Had bildirme sevdalısı bir millet olduğumuz kesin. Bizde olmayan şeyler için başkalarına haddini bildirmek sanki aşağılık kompleksimizi tatmin etmek gibi bir şey. Sorsanız hepimiz güzel hayatlar peşindeyiz ama birileri bize ama yanlış yoldasın dediğinde sus haddini bil diyen çirkin hayatlar yine bizde.
Türkiye Cumhuriyeti Avrupa birliği üyeliğini çeşitli dönemlerde çeşitli saiklerle çok istedi bazen nefret etti bazen de ya tamam küsme küsme dedi.

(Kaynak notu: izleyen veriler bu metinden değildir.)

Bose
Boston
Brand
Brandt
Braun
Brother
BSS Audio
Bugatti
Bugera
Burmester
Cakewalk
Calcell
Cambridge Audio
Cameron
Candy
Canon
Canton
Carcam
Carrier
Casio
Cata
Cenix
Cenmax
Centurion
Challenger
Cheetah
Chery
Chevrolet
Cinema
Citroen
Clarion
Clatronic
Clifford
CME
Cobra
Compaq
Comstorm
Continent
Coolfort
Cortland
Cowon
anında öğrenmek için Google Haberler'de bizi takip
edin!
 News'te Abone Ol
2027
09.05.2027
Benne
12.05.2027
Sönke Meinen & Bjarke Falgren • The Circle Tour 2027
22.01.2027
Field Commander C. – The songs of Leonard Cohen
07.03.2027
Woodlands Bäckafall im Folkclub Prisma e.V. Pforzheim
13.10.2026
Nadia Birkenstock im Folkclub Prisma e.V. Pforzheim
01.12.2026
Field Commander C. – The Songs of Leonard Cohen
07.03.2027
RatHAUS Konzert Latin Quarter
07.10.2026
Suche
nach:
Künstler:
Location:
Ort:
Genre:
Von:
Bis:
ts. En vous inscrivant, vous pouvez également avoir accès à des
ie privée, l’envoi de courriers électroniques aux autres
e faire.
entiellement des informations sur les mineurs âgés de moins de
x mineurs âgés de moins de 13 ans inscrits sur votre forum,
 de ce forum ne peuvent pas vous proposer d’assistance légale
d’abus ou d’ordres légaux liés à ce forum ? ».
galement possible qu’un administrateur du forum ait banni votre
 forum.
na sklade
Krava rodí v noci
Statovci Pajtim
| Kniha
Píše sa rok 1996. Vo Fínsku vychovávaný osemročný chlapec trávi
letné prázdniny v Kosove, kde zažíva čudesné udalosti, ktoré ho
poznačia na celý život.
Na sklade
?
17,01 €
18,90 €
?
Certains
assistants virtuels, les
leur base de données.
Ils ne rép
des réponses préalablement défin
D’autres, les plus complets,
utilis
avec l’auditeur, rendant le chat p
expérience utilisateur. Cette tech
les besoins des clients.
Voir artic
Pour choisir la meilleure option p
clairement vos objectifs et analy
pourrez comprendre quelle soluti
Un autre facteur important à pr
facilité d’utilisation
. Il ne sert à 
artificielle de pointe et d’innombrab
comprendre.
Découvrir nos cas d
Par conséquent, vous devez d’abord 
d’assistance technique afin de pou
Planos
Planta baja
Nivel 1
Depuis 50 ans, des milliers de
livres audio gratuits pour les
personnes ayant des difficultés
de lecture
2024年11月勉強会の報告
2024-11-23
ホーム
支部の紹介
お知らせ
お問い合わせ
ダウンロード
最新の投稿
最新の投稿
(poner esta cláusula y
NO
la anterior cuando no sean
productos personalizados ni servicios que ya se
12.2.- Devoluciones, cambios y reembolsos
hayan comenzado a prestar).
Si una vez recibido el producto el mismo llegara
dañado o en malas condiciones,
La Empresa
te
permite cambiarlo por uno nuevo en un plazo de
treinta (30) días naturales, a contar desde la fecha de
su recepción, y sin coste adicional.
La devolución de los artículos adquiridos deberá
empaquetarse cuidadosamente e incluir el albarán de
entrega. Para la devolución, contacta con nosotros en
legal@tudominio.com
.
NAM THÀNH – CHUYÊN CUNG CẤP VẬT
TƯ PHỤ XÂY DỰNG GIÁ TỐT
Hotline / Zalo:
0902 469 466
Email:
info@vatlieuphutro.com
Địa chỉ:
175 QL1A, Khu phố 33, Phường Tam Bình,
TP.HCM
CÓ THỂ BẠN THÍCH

Peki nedir bu Avrupa sevdası? Bir şeyleri kendi başına beceremeyen bir toplum olarak bizim gerçekten dışımızdakilere bu kadar kızmaya hakkımız var mı?
Yapmışlıklarımızdan başkalarını sorumlu tutmaktan bıkmadık. Yapabildiklerimiz adil bir adalet sistemimi mi doğru bir demokrasi mi ya da muhteşem ekonomik güce sahip bir toplum mu? Hepsi kocaman bir sıfır hatta yutan eleman hayatlarımızı yutuyor. Bizden önceki nesillerin hayatlarını yutan sorunlar bizleri de yutuyor belki de doğmamış çocuklarımızda bunun pençesinde kalacak.
Medeniyet algısı konusunda Avrupa Birliğiyle bir savaşımız var. Hem ona özeniyoruz hem de yanlış yapıyorsun dediğinde sana ne diyoruz. Biz gerçekten ne istediğimizi biliyor muyuz? Tıpkı insanlar gibi milletlerde ülkelerde bir üst vicdanla ne istediğini sorgulamalı.
Hedef insani bir yaşam. Peki bunu kimin temsil ettiğinin ne önemi var. İnsanların sürekli bize bunu hatırlatmalarının ne gereği var. Bu toplum bin yıldır kin yiyor kin içiyor bazen sevgi alıyor birkaç yudum o kadar. Hatayı kendimizde arayalım başkalarını suçlamak yerine işlediğimiz suçların listesine bir bakalım.
Uygarlığı kalabalık nüfus zanneden insanlar, sadece kendisi gibi inananları seven dünyada yedi milyar insan olduğunu anlamak istemeyen riyakar bizler neyin peşindeyiz? İnsanca yaşamak istiyor muyuz yoksa bu kaba düzenimiz içinde daha mı mutluyuz? Unutmayalım bazen mutluluk başka çaren yoksa sığındığın sıcak bir kucak gibidir. Ayrıldığın andan itibaren üşümeye yalnızlaşmaya başlarsın.
Türkiye’nin gittiği nokta bu Türkiye dünyaya yalnızlaşıyor. Dünyanın ortak sorunlarıyla ilgili bir fikrimiz yok bütün fikirleriniz nasıl daha fazla coğrafyaya korku salarım üstüne kurulu. Dünyanın bize olan yanlış olarak bahsettiğimiz algının tek suçlusu yine biziz bu gerçeği neden yüzümüze karşı söylediklerinde kızıyoruz belki de son bir kez iyilik yapıyorlar bize ama bizim kulaklarımız yine kapalı.
Son günlerde Avrupa birliği sık sık Türkiye gündemiyle toplanıyor. Neler mi konuşuluyor? Türkiye raportörü Kati Piri “Çok endişeliyim basın özgürlüğü bizim için hayatidir.” Liberal parlementer Marietje Schaake (görsel) “Türkiye’de neredeyse herkes işini kaybetmemek, vergi veya hapis cezası korkusuyla iktidardan ürkerek yaşamını sürdürüyor.” Son cümle galiba fotoğrafı çekiyor daha fazla lafa gerek var mı?